Task prompt: Whatever appears in the listing, return all of it exactly.

Data listing:
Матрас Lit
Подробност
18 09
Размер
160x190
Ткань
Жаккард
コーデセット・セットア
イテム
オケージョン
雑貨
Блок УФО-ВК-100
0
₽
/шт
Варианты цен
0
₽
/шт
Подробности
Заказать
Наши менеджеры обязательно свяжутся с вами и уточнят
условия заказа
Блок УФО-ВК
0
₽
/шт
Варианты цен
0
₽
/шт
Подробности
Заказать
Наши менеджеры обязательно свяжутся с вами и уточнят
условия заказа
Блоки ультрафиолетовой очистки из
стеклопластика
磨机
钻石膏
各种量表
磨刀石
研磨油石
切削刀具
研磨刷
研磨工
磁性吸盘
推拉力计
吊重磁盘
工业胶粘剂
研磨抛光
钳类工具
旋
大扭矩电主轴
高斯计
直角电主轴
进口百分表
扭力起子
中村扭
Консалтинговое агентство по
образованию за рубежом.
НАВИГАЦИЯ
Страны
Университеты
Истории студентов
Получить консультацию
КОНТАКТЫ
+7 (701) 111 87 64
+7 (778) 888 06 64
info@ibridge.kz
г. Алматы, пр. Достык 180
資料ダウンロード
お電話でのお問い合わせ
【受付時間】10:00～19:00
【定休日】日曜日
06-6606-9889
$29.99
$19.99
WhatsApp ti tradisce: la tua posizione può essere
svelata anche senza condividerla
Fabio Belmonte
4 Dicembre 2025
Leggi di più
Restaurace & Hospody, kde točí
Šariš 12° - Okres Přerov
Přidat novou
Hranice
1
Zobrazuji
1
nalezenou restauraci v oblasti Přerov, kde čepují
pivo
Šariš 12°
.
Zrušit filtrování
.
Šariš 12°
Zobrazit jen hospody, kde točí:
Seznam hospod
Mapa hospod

Answer space:
Матрас Lit
Подробност
18 09
Размер
160x190
Ткань
Жаккард
コーデセット・セットア
イテム
オケージョン
雑貨
Блок УФО-ВК-100
0
₽
/шт
Варианты цен
0
₽
/шт
Подробности
Заказать
Наши менеджеры обязательно свяжутся с вами и уточнят
условия заказа
Блок УФО-ВК
0
₽
/шт
Варианты цен
0
₽
/шт
Подробности
Заказать
Наши менеджеры обязательно свяжутся с вами и уточнят
условия заказа
Блоки ультрафиолетовой очистки из
стеклопластика
磨机
钻石膏
各种量表
磨刀石
研磨油石
切削刀具
研磨刷
研磨工
磁性吸盘
推拉力计
吊重磁盘
工业胶粘剂
研磨抛光
钳类工具
旋
大扭矩电主轴
高斯计
直角电主轴
进口百分表
扭力起子
中村扭
Консалтинговое агентство по
образованию за рубежом.
НАВИГАЦИЯ
Страны
Университеты
Истории студентов
Получить консультацию
КОНТАКТЫ
+7 (701) 111 87 64
+7 (778) 888 06 64
info@ibridge.kz
г. Алматы, пр. Достык 180
資料ダウンロード
お電話でのお問い合わせ
【受付時間】10:00～19:00
【定休日】日曜日
06-6606-9889
$29.99
$19.99
WhatsApp ti tradisce: la tua posizione può essere
svelata anche senza condividerla
Fabio Belmonte
4 Dicembre 2025
Leggi di più
Restaurace & Hospody, kde točí
Šariš 12° - Okres Přerov
Přidat novou
Hranice
1
Zobrazuji
1
nalezenou restauraci v oblasti Přerov, kde čepují
pivo
Šariš 12°
.
Zrušit filtrování
.
Šariš 12°
Zobrazit jen hospody, kde točí:
Seznam hospod
Mapa hospod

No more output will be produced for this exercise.